Op het Cioko-festival, dat op de vijftiende dag van de Chinese zevende maand valt, vereren Peranakan-families niet enkel hun eigen voorouders, maar alle doden, omdat de poorten van de hemel tijdens de hele zevende maand open zouden staan. Niet enkel goede, maar ook kwade geesten krijgen dan vrijspel op aarde. Geesten van voorouders die niet langer vereerd worden door hun eigen families zijn hongerig en veroorzaken ongeluk en ziekte. Daarom plaatst men een altaar, buitenshuis en laag bij de grond, met voedsel. Boze geesten die verzadigd worden, al is het niet door hun eigen familie, zullen je zegenen.

Bij veel Peranakans, ook bij mijn vader, is deze feestdag echter in de vergetelheid geraakt. De hele familie stond dan ook in rep en roer toen mijn vader en ik terloops vertelden dat we op die befaamde vijftiende dag gedroomd hadden van mijn grootmoeder en grootoom, op zoek naar eten. Iedereen was meteen in paniek bij de gedachte dat ze als hongerige geesten zouden kunnen ronddwalen op aarde. De familie droeg ons dan ook onmiddellijk op om, hoewel we in België waren, buiten een altaar op te zetten met hun lievelingseten.

Voorouderverering vroeger en nu

Net zoals het Cioko-festival bij mijn familie, zijn er nog meer dodenrituelen in de vergetelheid geraakt.

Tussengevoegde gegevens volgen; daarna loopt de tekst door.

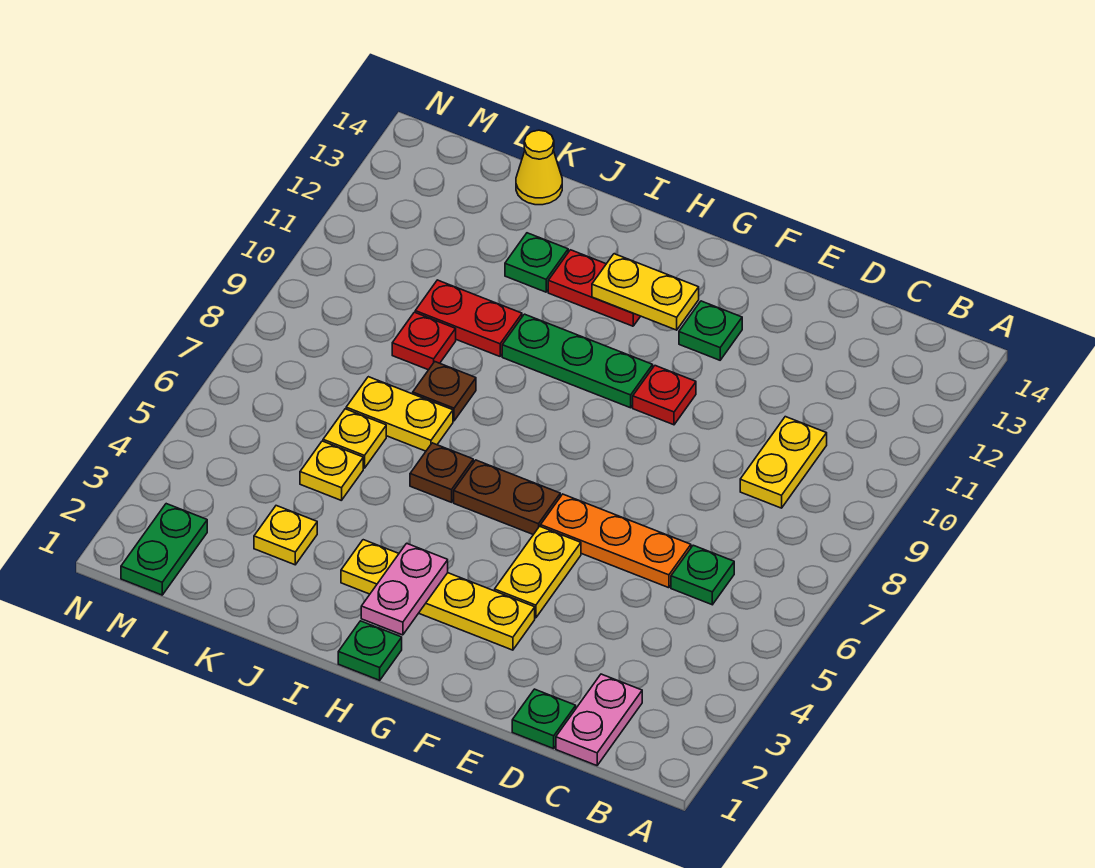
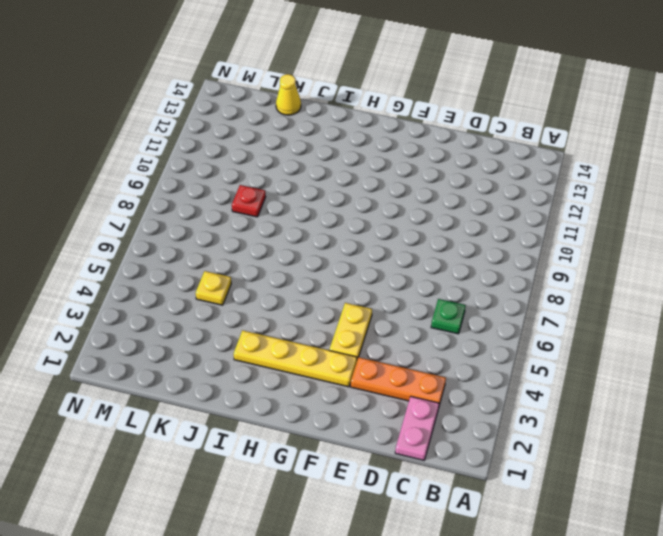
orange plate C3:E3 level 1 -> orange plate D6:F6 level 1
none -> yellow plate C9:C10 level 1
none -> green plate D1 level 1
none -> red plate F10 level 1

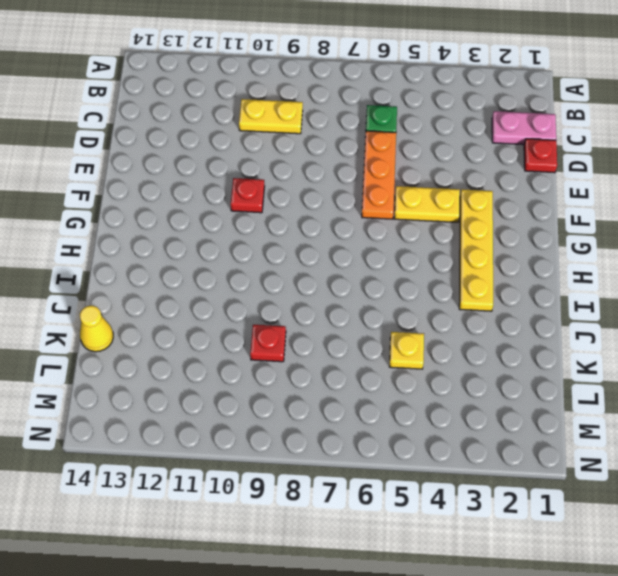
red plate D1 level 1 -> green plate D1 level 1
none -> green plate F12 level 1
none -> brown plate G6:H6 level 1
none -> green plate G10:I10 level 1

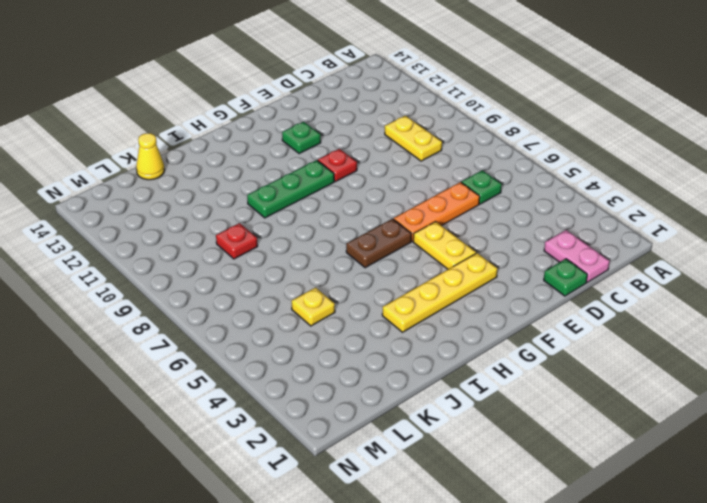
none -> green plate H1 level 1
none -> red plate H12:I12 level 1
none -> brown plate I6 level 1

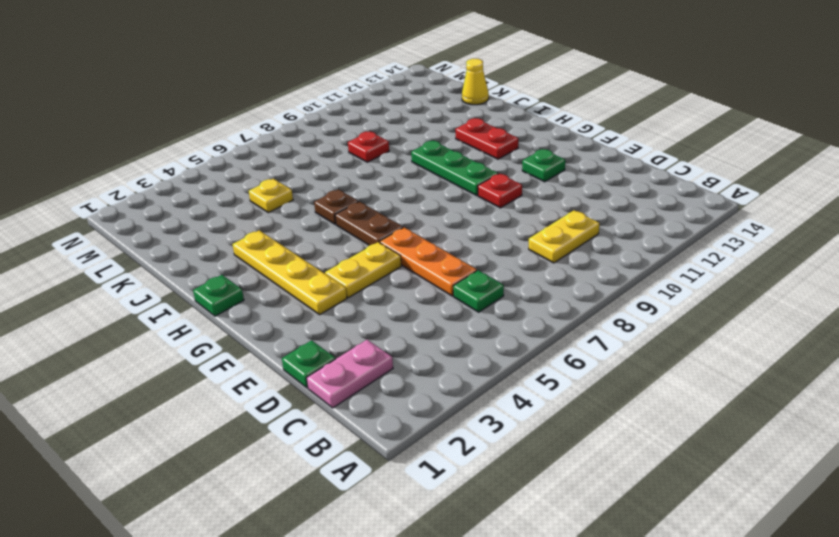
none -> yellow plate J7:K7 level 1
none -> brown plate J8 level 1
none -> red plate J10:K10 level 1

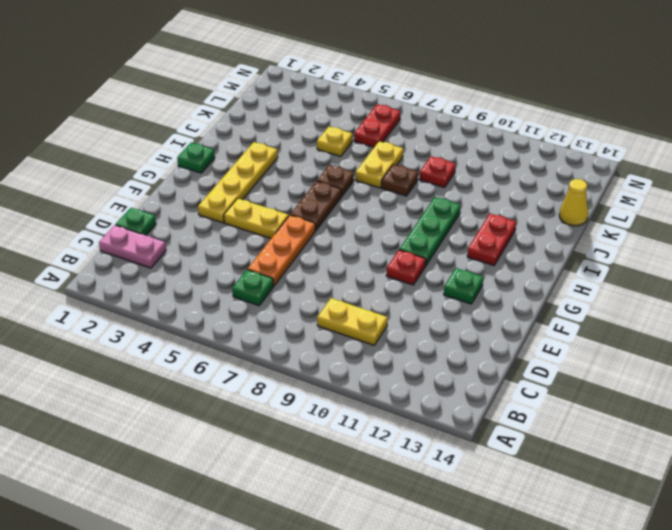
red plate L6:M6 level 1 -> red plate J10:K10 level 1
none -> green plate J12 level 1
none -> yellow plate K3 level 1
none -> yellow plate K6 level 1

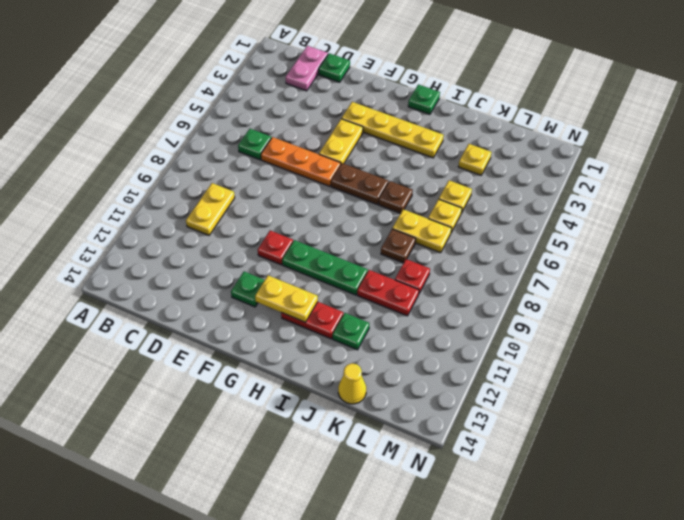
none -> green plate M1:M2 level 1
none -> pink plate H2:H3 level 2

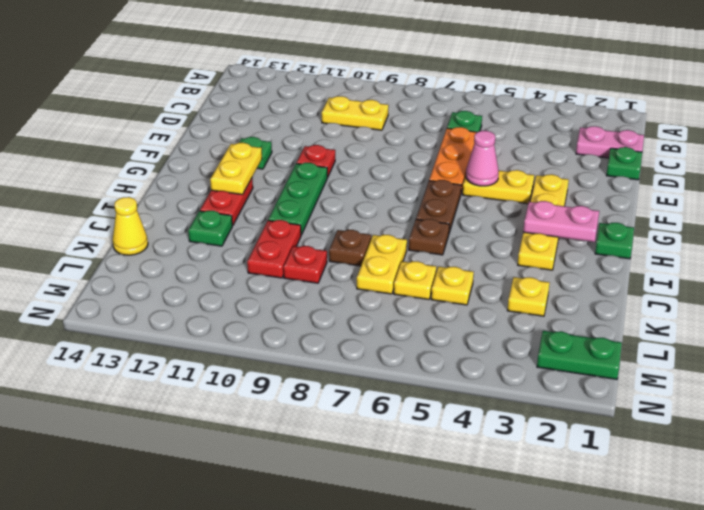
pink cone F5 level 2 -> none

De dominante bekeringspolitiek van katholieke en protestantse missies zorgden reeds voor de Tweede Wereldoorlog dat een aanzienlijk groot deel van de Peranakans op Java de voorouderlijke riten de rug toekeerden. Ook de heftige anti-Chinese politiek van onder meer het regime van president Soeharto vanaf 1966, leidde ertoe dat het onderhoud van de voorouderlijke graven en altaren clandestien gebeurde. Anticommunistische rebellen plunderden de huizen van Peranakan-Chinezen, en verbrandden ook de voorouderlijke portretten, zielentabletten en altaren.

De vondst van het graf van mijn grootoom openbaarde voor mij een heel wereldbeeld.

Het hebben van een multiculturele achtergrond zorgt voor een levenslange zoektocht naar jezelf en je culturele identiteit. De vondst van het graf van mijn grootoom openbaarde voor mij een heel wereldbeeld. Ik kwam dichter te staan bij mijn voorouders, die mij de wortels gaven voor mijn bestaan. Ik kan dan ook zeggen dat, net zoals zij mij leiden op mijn levenspad, ik voor hen een zielenbrenger ben geworden. Hen vereren, over hen praten, en naar hen op zoek gaan houdt hun ziel in leven. Zo probeer ik hen te leiden naar hun eeuwige zielenrust. Dit alles vanuit de hoop dat ik later eveneens bij hen kan ‘thuiskomen’.